Another inhibitor is the nature of HPV, it’s sexually acquired and that’s a loaded can of worms right there. Yes, it’s FDA approved for 9,10,11, 12 year olds. But most parents are confident that their 9,10,11,12 year olds are not sexually active, so they don’t need it: Why would I vaccinate someone who doesn’t need it?
Reality is a bit different. If you ask parents whether their high school kid is sexually active, very few of them will acknowledge that they are. But when you look at the data, 50 percent of them are, so there’s a disconnect between reality and parent perception, which doesn’t help.

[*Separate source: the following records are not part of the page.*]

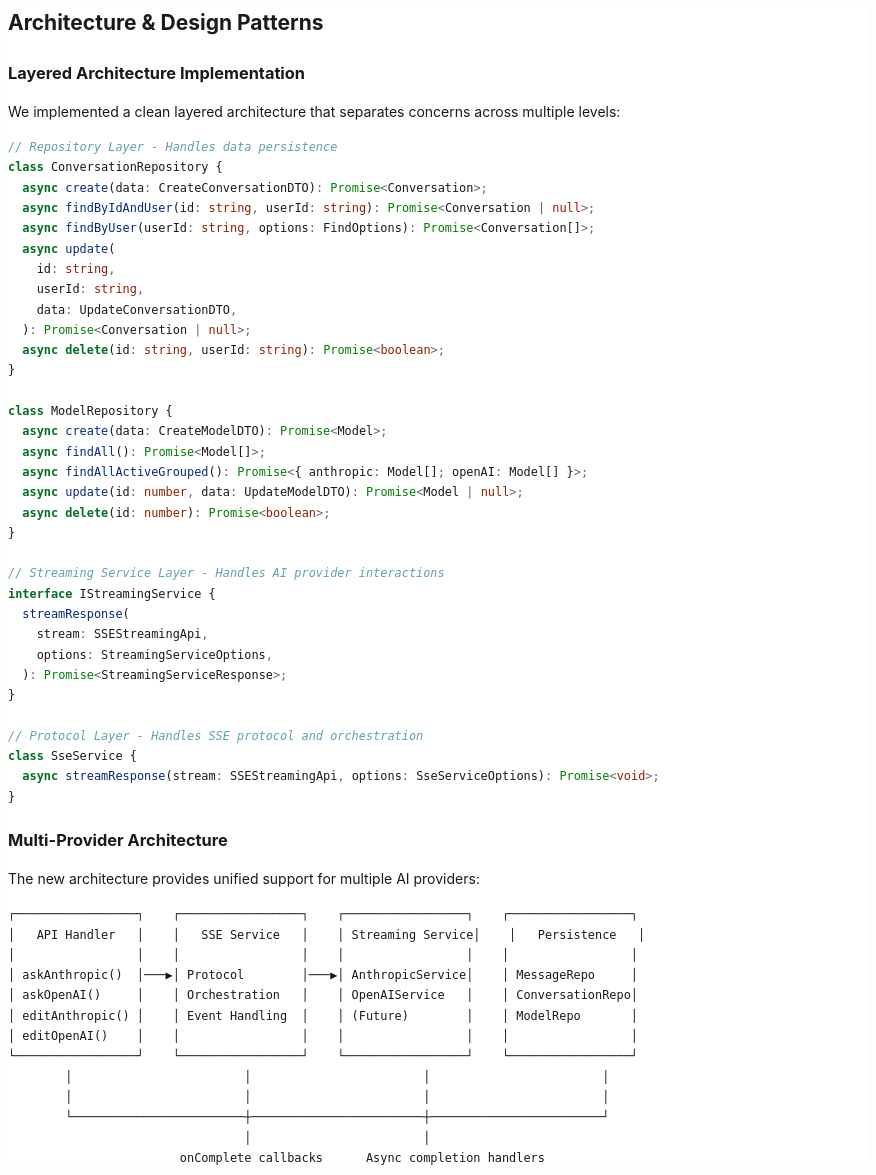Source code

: 
## Architecture & Design Patterns

### Layered Architecture Implementation

We implemented a clean layered architecture that separates concerns across multiple levels:

```typescript
// Repository Layer - Handles data persistence
class ConversationRepository {
  async create(data: CreateConversationDTO): Promise<Conversation>;
  async findByIdAndUser(id: string, userId: string): Promise<Conversation | null>;
  async findByUser(userId: string, options: FindOptions): Promise<Conversation[]>;
  async update(
    id: string,
    userId: string,
    data: UpdateConversationDTO,
  ): Promise<Conversation | null>;
  async delete(id: string, userId: string): Promise<boolean>;
}

class ModelRepository {
  async create(data: CreateModelDTO): Promise<Model>;
  async findAll(): Promise<Model[]>;
  async findAllActiveGrouped(): Promise<{ anthropic: Model[]; openAI: Model[] }>;
  async update(id: number, data: UpdateModelDTO): Promise<Model | null>;
  async delete(id: number): Promise<boolean>;
}

// Streaming Service Layer - Handles AI provider interactions
interface IStreamingService {
  streamResponse(
    stream: SSEStreamingApi,
    options: StreamingServiceOptions,
  ): Promise<StreamingServiceResponse>;
}

// Protocol Layer - Handles SSE protocol and orchestration
class SseService {
  async streamResponse(stream: SSEStreamingApi, options: SseServiceOptions): Promise<void>;
}
```

### Multi-Provider Architecture

The new architecture provides unified support for multiple AI providers:

```
┌─────────────────┐    ┌─────────────────┐    ┌─────────────────┐    ┌─────────────────┐
│   API Handler   │    │   SSE Service   │    │ Streaming Service│    │   Persistence   │
│                 │    │                 │    │                 │    │                 │
│ askAnthropic()  │───▶│ Protocol        │───▶│ AnthropicService│    │ MessageRepo     │
│ askOpenAI()     │    │ Orchestration   │    │ OpenAIService   │    │ ConversationRepo│
│ editAnthropic() │    │ Event Handling  │    │ (Future)        │    │ ModelRepo       │
│ editOpenAI()    │    │                 │    │                 │    │                 │
└─────────────────┘    └─────────────────┘    └─────────────────┘    └─────────────────┘
        │                        │                        │                        │
        │                        │                        │                        │
        └────────────────────────┼────────────────────────┼────────────────────────┘
                                 │                        │
                        onComplete callbacks      Async completion handlers
```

Another factor is probably the success of screening in this country. We’ve reduced cervical cancer by 70 percent with the good old fashion Pap smear. In developing countries cervical cancer is the second highest cancer for women. Here, a mom might not know anyone who has ever had cervical cancer, and think, I know my daughter is getting screened for it anyway, so I’m not going to get her the HPV vaccine.
But the vaccine works better than the screening. And what about vaginal, vulvar, anal and perianal cancers? The Pap smear doesn’t address those.
How to improve HPV vaccination rates
That comes back to education on the providers’ part. Education is the way to overcome it. So is making it a priority. For busy clinicians, the HPV vaccine is maybe priority number 12 or 13 on their list of things to do, and it gets ignored.
Our vaccination rates in the U.S. are 33 percent for teen girls, 34.5 percent for women age 19-26, and a measly 2.3 percent for males age 19-26. Those are full coverage rates, meaning they have had all three doses. Rates for having one dose are higher, for example, 53.8 percent for girls age 13-17, 20.8 percent for boys age 13-17.
Now compare the vaccination rate in the U.S. to the rate in Australia. They’re at more than 90 percent. In Australia it has become rote for physicians to recommend the HPV vaccine. It has to become rote for us, too.